Vizzini opted for the latter alternative and made Barnaba a partner. Shortly afterwards, Vizzini died under unexplained circumstances or disappeared without trace. His body was never found, nor could it have been, because Barnaba had seen to that with Pasqualina’s assistance. Just twenty-one years old, he was now the respected sole proprietor of a flourishing fruit and special goods import business, wore nothing but bespoke white suits and employed a private secretary who could speak German. Meantime, the hard-working talisman given him by the preternaturally beautiful siren Ilaria finally gave up the ghost and failed to prevent a buxom young waitress named Rosi, who could carry twelve steins of beer at once and possessed a certain acrobatic skill, from becoming pregnant by him. And since Barnaba was a man of honour and also besotted with Rosi and her nocturnal acrobatics, he acknowledged the child as his son, moved out of Pasqualina’s house, rented a seven-room apartment three doors away, and moved into it with Rosi and the discreet private secretary. In short, Barnaba was now a made man and ready to go on holiday to his old home for the first time since leaving it. A great cliffhanger, I thought. End of Chapter Three.

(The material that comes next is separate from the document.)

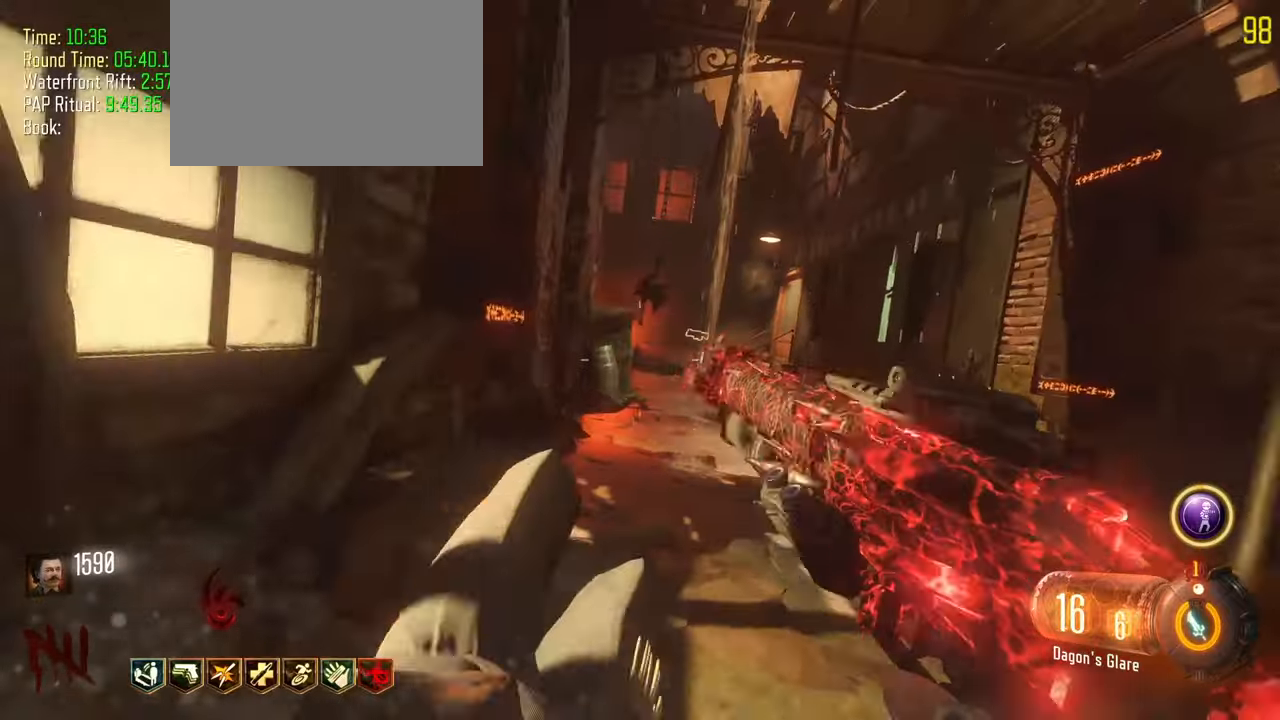
{"keys": ["a", "shift", "w"], "events": [[300, "a", "down"], [300, "d", "up"]]}
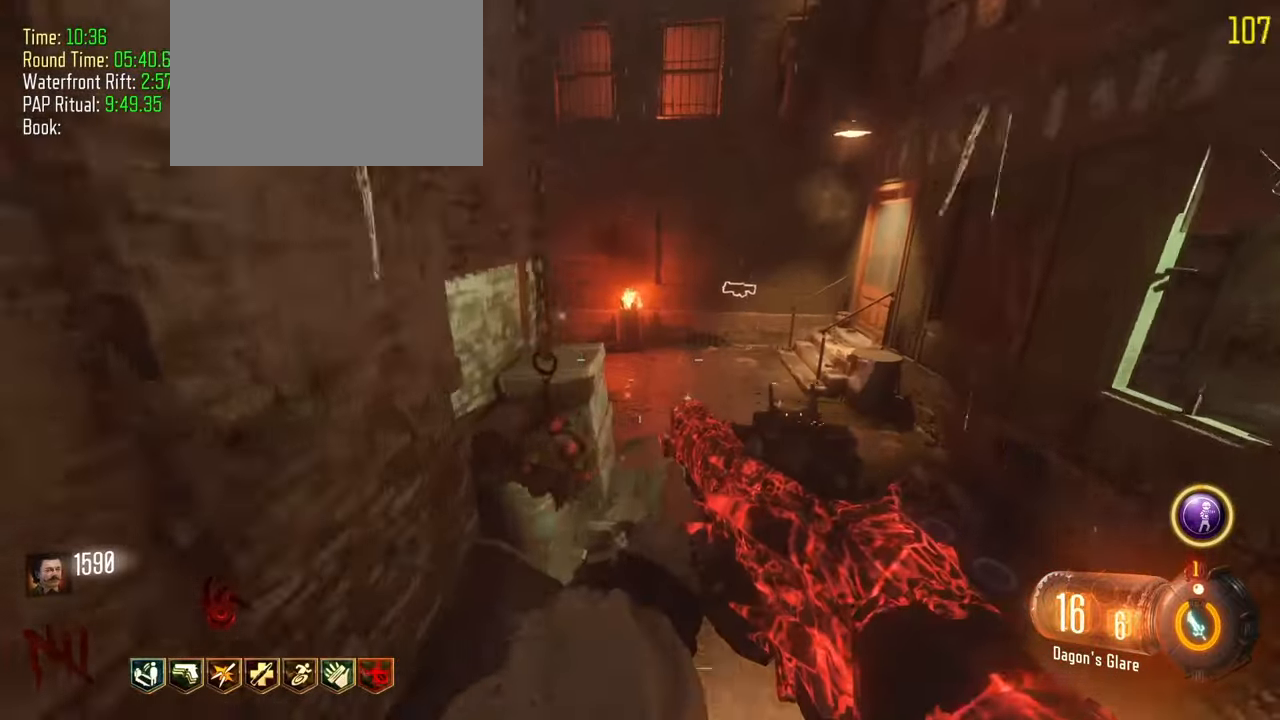
{"keys": ["a", "shift", "w"], "events": [[133, "a", "up"], [167, "a", "down"]]}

Thoroughly satisfied, replete with sicilianità and feeling rather cool, I bought a butter-yellow shirt at the HiperSimply supermarket and, since Poldi was still out, sat on the roof terrace at sunset with a dry martini, toasted distant Etna like an old friend, waited for nightfall and the resumption of Poldi’s narrative—and smoked my first-ever cigarette.
“What?” Poldi said, aghast, when I told her that evening. “What put that daft idea into your head?”
“A packet of yours was lying around,” I said evasively.
“And you took that as an invitation to screw up your life, did you? Fancy starting smoking at your age. Couldn’t you at least have waited till your midlife crisis?”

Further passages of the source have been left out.